→ About this exercise: Locate every line in the listing that contains the string "shrub" and copy each such line in full. Match case exactly.
((
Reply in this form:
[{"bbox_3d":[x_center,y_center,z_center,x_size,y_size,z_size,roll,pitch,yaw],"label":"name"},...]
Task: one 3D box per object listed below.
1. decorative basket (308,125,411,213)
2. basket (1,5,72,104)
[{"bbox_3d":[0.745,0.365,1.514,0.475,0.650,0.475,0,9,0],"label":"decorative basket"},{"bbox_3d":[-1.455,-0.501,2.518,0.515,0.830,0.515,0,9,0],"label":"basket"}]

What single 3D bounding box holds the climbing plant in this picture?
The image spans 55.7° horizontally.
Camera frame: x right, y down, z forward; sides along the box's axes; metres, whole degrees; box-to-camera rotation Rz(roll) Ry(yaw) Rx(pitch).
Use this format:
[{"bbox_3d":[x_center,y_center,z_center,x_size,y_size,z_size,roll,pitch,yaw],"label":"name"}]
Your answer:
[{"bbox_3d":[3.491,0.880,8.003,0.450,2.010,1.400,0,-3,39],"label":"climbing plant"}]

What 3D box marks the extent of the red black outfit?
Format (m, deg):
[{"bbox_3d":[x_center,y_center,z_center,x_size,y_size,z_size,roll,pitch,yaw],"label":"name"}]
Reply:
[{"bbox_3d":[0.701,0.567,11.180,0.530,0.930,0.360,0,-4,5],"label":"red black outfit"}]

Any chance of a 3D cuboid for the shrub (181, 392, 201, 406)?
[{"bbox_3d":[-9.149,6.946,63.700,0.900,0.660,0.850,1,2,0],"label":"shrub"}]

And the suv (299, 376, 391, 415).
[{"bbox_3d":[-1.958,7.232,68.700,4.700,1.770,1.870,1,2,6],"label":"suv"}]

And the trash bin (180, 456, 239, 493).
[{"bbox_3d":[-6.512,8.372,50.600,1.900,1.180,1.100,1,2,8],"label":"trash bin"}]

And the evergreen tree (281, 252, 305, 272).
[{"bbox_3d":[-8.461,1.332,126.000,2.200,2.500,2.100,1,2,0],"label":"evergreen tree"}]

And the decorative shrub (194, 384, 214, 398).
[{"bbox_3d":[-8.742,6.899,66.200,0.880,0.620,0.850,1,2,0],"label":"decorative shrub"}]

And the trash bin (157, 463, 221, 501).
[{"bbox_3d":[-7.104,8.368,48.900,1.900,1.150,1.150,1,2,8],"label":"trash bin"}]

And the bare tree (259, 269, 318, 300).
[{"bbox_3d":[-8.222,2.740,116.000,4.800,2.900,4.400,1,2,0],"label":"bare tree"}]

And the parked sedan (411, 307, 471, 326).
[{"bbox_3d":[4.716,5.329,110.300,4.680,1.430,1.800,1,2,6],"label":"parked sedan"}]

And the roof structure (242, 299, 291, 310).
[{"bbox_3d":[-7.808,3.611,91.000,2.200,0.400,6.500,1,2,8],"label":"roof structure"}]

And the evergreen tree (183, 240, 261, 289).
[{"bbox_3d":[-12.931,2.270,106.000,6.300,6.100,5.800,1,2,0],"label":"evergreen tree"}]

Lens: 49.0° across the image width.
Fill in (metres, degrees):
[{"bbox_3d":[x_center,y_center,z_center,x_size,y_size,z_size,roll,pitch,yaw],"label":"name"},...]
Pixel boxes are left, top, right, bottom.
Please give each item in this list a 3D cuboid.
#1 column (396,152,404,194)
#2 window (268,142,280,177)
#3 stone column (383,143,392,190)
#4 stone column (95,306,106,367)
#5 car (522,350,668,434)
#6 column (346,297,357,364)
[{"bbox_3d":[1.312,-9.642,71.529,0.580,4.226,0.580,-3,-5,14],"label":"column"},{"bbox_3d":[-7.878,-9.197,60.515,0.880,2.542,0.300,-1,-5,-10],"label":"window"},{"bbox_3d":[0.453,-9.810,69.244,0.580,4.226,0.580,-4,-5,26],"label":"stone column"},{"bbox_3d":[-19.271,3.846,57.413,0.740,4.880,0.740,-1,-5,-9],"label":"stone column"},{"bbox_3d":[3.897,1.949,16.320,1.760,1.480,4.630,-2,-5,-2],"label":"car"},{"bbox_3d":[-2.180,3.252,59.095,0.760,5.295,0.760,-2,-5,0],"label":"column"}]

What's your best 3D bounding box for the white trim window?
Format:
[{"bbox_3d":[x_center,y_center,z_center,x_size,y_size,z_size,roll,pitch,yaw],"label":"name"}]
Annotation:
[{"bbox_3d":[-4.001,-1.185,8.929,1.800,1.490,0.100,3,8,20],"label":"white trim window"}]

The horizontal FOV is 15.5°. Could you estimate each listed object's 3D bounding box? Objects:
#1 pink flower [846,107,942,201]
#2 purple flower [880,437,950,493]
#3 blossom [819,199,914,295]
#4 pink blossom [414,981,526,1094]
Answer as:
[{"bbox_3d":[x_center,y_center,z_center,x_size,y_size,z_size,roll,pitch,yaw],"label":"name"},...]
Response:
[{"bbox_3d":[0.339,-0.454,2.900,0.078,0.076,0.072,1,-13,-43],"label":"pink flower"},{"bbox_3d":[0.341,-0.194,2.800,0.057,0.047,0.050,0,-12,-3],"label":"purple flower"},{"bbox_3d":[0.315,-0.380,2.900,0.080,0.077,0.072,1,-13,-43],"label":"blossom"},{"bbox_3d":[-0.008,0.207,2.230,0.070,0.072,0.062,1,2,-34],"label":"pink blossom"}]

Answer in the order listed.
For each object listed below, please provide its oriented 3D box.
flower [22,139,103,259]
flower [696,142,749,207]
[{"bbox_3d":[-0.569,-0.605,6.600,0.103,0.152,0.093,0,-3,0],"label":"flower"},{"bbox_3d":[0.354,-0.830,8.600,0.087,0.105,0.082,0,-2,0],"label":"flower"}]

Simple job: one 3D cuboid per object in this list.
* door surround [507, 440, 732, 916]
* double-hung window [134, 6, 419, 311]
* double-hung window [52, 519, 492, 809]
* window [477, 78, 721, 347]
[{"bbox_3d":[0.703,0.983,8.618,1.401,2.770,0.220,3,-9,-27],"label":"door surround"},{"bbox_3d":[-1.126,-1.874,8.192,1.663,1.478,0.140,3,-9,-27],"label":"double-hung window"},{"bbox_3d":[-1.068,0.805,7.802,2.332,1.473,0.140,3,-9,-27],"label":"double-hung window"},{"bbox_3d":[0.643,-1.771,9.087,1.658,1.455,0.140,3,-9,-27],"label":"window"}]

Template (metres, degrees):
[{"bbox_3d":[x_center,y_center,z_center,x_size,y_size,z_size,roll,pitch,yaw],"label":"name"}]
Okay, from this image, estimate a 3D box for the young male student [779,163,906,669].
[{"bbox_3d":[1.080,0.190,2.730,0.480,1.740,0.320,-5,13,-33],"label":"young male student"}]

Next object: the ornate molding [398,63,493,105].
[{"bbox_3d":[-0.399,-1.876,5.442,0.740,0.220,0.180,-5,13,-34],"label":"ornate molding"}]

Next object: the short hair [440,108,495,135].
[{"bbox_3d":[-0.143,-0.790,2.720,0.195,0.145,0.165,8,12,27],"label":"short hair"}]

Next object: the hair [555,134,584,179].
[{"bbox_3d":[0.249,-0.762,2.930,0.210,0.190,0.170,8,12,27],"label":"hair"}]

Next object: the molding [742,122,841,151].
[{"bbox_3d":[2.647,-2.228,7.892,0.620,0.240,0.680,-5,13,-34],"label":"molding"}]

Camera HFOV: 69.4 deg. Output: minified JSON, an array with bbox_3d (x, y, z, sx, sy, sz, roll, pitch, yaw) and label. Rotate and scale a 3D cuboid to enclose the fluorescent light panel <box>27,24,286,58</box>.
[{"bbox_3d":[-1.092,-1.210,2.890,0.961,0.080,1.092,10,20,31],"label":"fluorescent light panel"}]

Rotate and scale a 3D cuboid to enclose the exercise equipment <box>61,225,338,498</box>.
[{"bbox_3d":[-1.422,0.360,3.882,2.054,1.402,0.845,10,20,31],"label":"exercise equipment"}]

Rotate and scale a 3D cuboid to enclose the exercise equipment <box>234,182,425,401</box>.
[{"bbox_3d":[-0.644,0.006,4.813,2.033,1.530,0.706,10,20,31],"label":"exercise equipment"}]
))
→ Task result:
Any chance of a 3D cuboid for the shrub (181, 392, 201, 406)?
[{"bbox_3d":[-9.149,6.946,63.700,0.900,0.660,0.850,1,2,0],"label":"shrub"}]
And the decorative shrub (194, 384, 214, 398).
[{"bbox_3d":[-8.742,6.899,66.200,0.880,0.620,0.850,1,2,0],"label":"decorative shrub"}]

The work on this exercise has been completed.